Saturday, July 13, 2013

Grief looks different

Grief looks different for different people.

One friend who lost a parent liked to make events significant. There was symbolism in the simple things. Holidays meant sweet times of remembrance and care taken to honor the loved one lost. Finding deep meaning helped this friend to grieve well.

Another friend who lost a parent didn’t want to talk about it. Friends were asked to not ask, to act as if nothing had happened. Normalcy was the best way for this friend to mourn the loss.

Throwing yourself back into work, having minor or major meltdowns, moving to a new state, purging all your loved ones’ things, keeping your loved ones’ room the same as it always was – these are all ways to cope. They’re all valid, they’re all legitimate, they’re all okay. One isn’t better, more effective, more healthy than the other.

But none of them are my way.

My way to grieve is messy. It means lots of tissues and stuffy noses. It means crying until my mascara somehow disappears from my face (I mean seriously, does my skin absorb it? I don’t know where it all goes). It means slogging through a range of emotions (anger, denial, sadness, fear, etc), all of which make me cry, and often sob.

My way to grieve means finding other people who have grieved. It means talking to friends who have lost loved ones. It means reading books about death, dying, grieving, mourning. It means watching movies and TV shows about people who have lost someone.

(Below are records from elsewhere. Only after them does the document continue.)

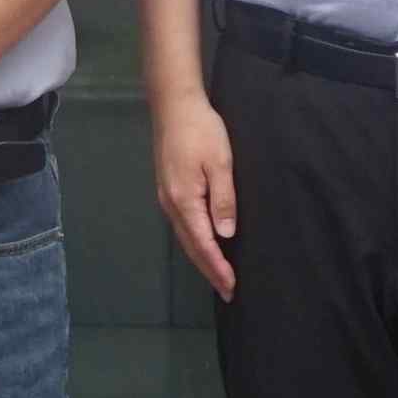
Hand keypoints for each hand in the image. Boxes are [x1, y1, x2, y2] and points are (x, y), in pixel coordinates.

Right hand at [153, 89, 242, 298]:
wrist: (174, 106)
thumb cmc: (201, 131)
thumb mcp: (220, 163)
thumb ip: (223, 199)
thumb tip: (225, 235)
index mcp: (185, 200)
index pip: (203, 244)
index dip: (217, 267)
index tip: (231, 286)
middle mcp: (172, 204)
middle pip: (191, 246)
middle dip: (209, 270)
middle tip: (227, 291)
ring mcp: (167, 197)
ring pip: (185, 237)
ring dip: (202, 258)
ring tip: (218, 274)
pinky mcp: (168, 189)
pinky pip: (183, 225)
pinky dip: (195, 241)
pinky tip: (205, 244)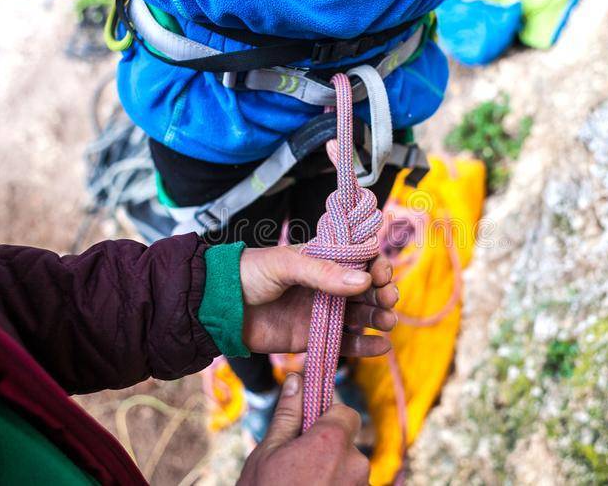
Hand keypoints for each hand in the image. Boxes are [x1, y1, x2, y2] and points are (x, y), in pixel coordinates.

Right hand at [238, 373, 368, 485]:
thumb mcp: (268, 453)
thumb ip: (288, 415)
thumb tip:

My way to grieve means talking about my mom and my grief with friends who love me. (This can often be really uncomfortable for my friends, because it’s really disconcerting to see me cry my eyes out. But I promise to all my friends out there that I cry on a dime, and I don’t mind it at all. So don’t be afraid to make me cry or see me cry. It’s how I emote and I don’t feel uncomfortable when it happens.) It means talking through tears, crying and laughing simultaneously, and remembering how much of my crying gene I inherited from my mother.

My way to grieve means taking breaks from grief. It means working when I need to work, putting on a happy face, and being capable in the workplace. It means staying on top of my professional to do list, and having very pleasant phone and email voice. (Exclamation points! Upward intonation in certain phrases!)

My ways, other peoples’ ways, all ways – they’re valid, they’re legitimate, they’re okay. Some are easier to see, to deal with than others. Some are more widely “acceptable” in American culture than others. But all ways deserve respect, recognition, and support.

Because grief is effing hard. And everybody grieves. So let’s support one another in it, no matter what it looks like.

1 comment:

  1. Expressing it as much, as often, as long as necessary seems healthy to me.